2.1. Ethics Statement

The registry was approved by the Central Medical Ethics Committee of Chinese PLA General Hospital, Beijing, China (approval no S2014-065-01) and local institutional review boards. Written informed consent was obtained from all individual participants included in the study.

2.2. Objectives

The principal objectives were as follows: (i) to describe the baseline characteristics of patients with multimorbidity and polypharmacy; (ii) to evaluate the impact of multimorbidity and polypharmacy on clinical outcomes, including the composite outcome of all-cause death/any thromboembolism (TE; ischemic stroke, transient ischemic attack, or peripheral embolism), as well as individual endpoints of all-cause death, cardiovascular death, TE events, and major bleeding; (iii) to identify potential predictors of the composite outcome in patients with multimorbidity; (iv) to assess the impact of multimorbidity and polypharmacy on AF management; and (v) to assess the efficacy and safety of oral anticoagulation (OAC) among these subgroups.

2.3. Definitions

‘Multimorbidity’ was defined as the co-incidence of two or more morbidities (in addition to AF) at enrolment among patients with AF [12,13]. For our analysis, we included diabetes mellitus, lipid disorder, prior ischemic stroke, chronic kidney disease, heart failure, coronary artery disease, hypertension, chronic liver disease, chronic obstructive pulmonary disease, and sleep apnea. ‘Polypharmacy’ was defined as the concomitant use of five or more medications (regardless of the reasons and utility) at enrolment [14]. For our analysis, we included angiotensin-converting enzyme inhibitors, angiotensin II receptor blockers, β-blockers, statins, digoxin, amiodarone, propafenone, diuretics, calcium channel blockers, nitrates, insulin, sulfonylureas, biguanides, antiplatelet agents, and OACs. The CHA2DS2-VASc score [15] and the HAS-BLED bleeding score [16] were used to assess the thromboembolic (TE) and bleeding risks. Bleeding events were categorized according to the ISTH definition [17]. AF management was described by OAC-use (including 12-month persistence) and the use of rate or rhythm control procedures (i.e., electrical or pharmacological cardioversion, AF ablation, and cardiac implantable electronic device implantation). The effectiveness of OACs was assessed by the odds of the composite outcome, all-cause death, cardiovascular death, TE events, and safety by the odds of major bleeding at 1-year follow-up amongst study subgroups.

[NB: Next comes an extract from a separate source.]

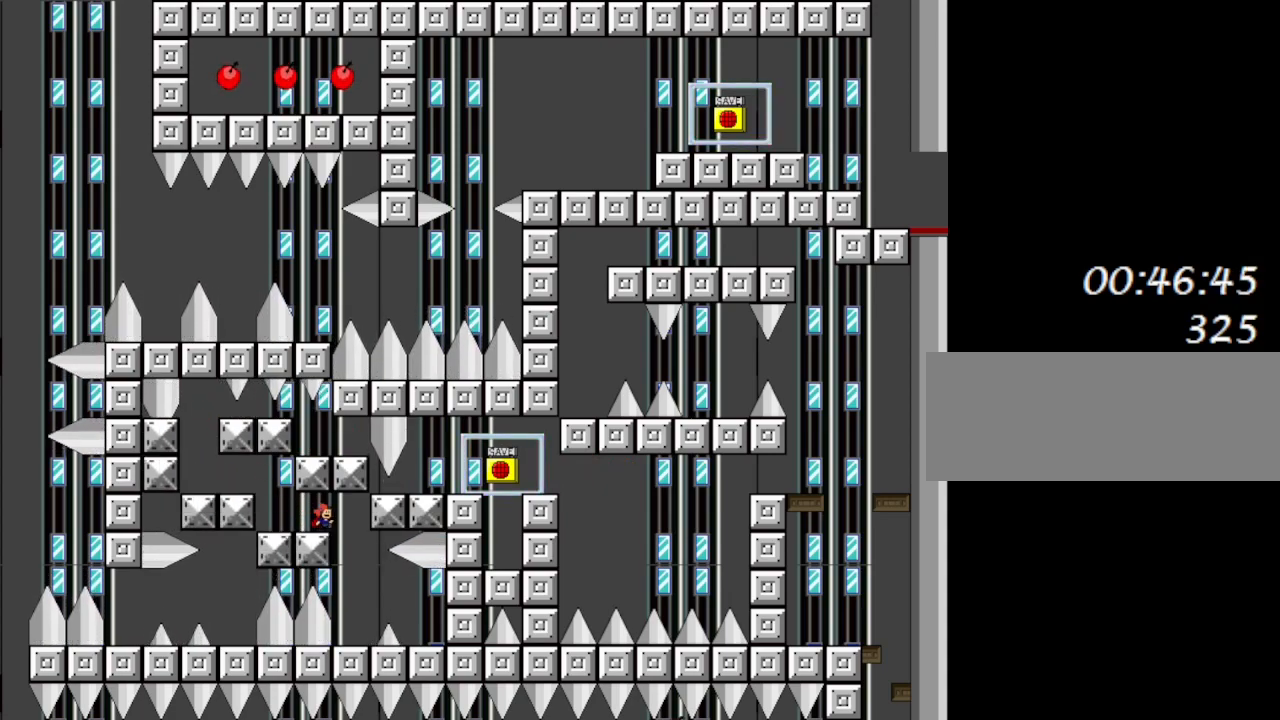
{"keys": [], "events": [[50, "right", "down"], [400, "right", "up"]]}
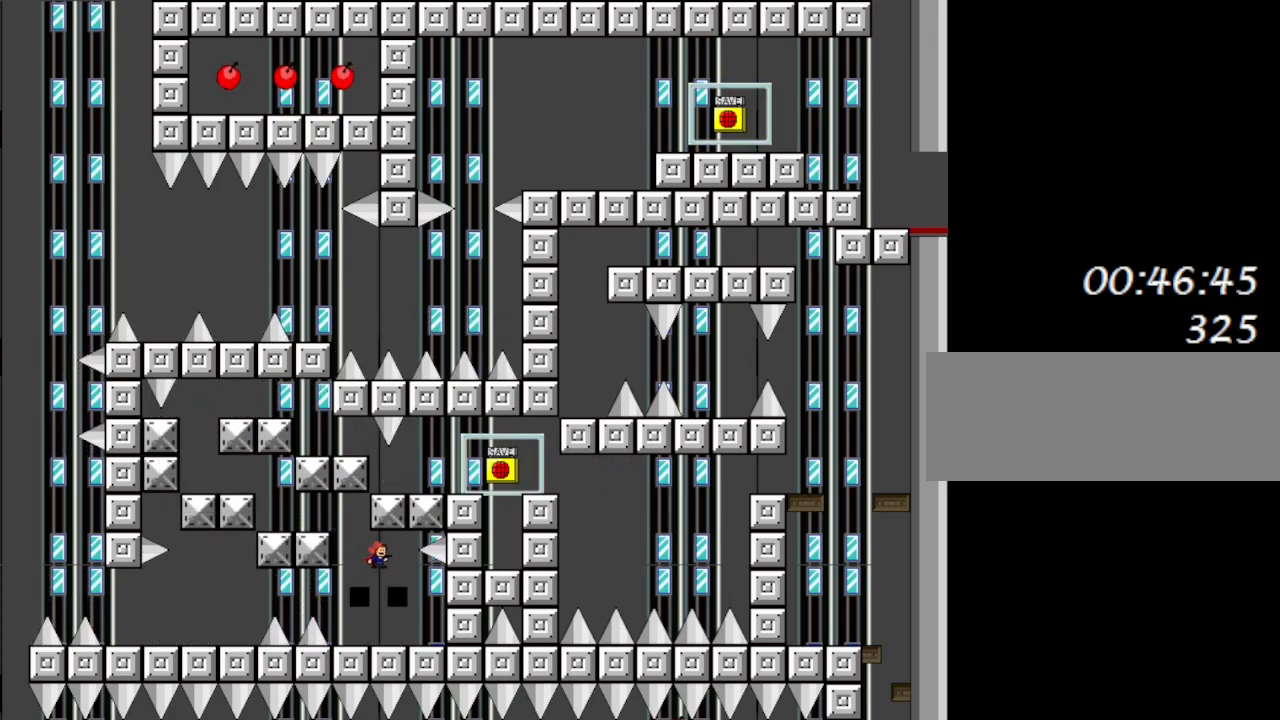
{"keys": ["left"], "events": [[100, "right", "down"], [383, "left", "down"], [383, "right", "up"]]}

Other variables included in the registry and their definitions were designed to match the EORP-AF Long-term General Registry [18] (see Supplementary Data, Methods).

2.4. Study Outcomes

Thromboembolism included ischemic stroke, transient ischemic attack (TIA), pulmonary embolism, deep vein thromboembolism, and other thromboembolisms (peripheral embolism, atrial thrombus, and left atrial appendage thrombus, etc.). Major bleeding was defined as clinically overt bleeding accompanied by one or more of the following: a decrease in the blood hemoglobin level of more than 2.0 g/dL or more over 24 h, the need for a transfusion of 2 or more units of packed red cells, the need for corrective surgery, or the bleeding at a critical site (extracranial, intraspinal, intraocular, pericardial, intraarticular, intramuscular with compartment syndrome, or retroperitoneal). All-cause death included cardiac death, vascular death, and non-cardiovascular death. Cardiac death included death caused by STEMI/NSTEMI, heart failure (HF), arrhythmia, cardiac perforation/tamponade, and other deaths of cardiac origin. Vascular death included death ascribed to ischemic stroke, hemorrhagic stroke, systemic bleeding, peripheral embolism, and pulmonary embolism.

2.5. Statistical Analysis

Continuous variables were reported as mean ± standard deviation (SD); between-group comparisons were made using the Student’s t-test or the Mann–Whitney U test (based on distribution). Categorical variables were reported as counts and percentages; between-group comparisons were made by χ2 test. Patient-reported quality of life was assessed by the EuroQol five dimensions questionnaire (EQ-5D-5L) [19]. The quality of life was assessed based on the EQ summary index (ranged from 0 to 1; the score of 1 indicates the best health state) estimated from the EQ-5D-5L value set for China [20]. A logistic univariate regression analysis was used to assess the predictors of the composite outcome in the multimorbidity group. The significant variables of relevant clinical interests were subsequently included in a multivariate regression model. Finally, logistic regression analysis assessed the age-adjusted association between the (i) multimorbidity, (ii) polypharmacy and clinical outcomes, as well as AF management. We provided additional analyses for AF patients multimorbidity and polypharmacy (combined); as well as for the not-anticoagulated subgroup. In all analyses, a p value < 0.05 was considered statistically significant. Statistical analysis was performed using SPSS® version 24 (IBM Corp, Armonk, NY, USA).

3. Results

The ChiOTEAF registry enrolled 7077 patients, of whom 657 (9.3%) were lost to follow-up at 1 year (Figure 1). The eligible cohort for this analysis included 6341 individuals (mean age 74.8 ± 10.7; 39.1% female); of these, 4644 (73.2%) had multimorbidity at baseline (the multimorbidity group; Supplementary Data Figure S1), and 2262 (35.7%) were treated with five or more medications (the polypharmacy group). A subgroup of 2084 (32.9%) patients had both multimorbidity and polypharmacy. Baseline characteristics are reported in Table 1.
Figure 1

Flowchart of patient inclusion. ChiOTEAF: Optimal Thromboprophylaxis in Elderly Chinese Patients with Atrial Fibrillation.

Table 1

Baseline characteristics of the study cohort.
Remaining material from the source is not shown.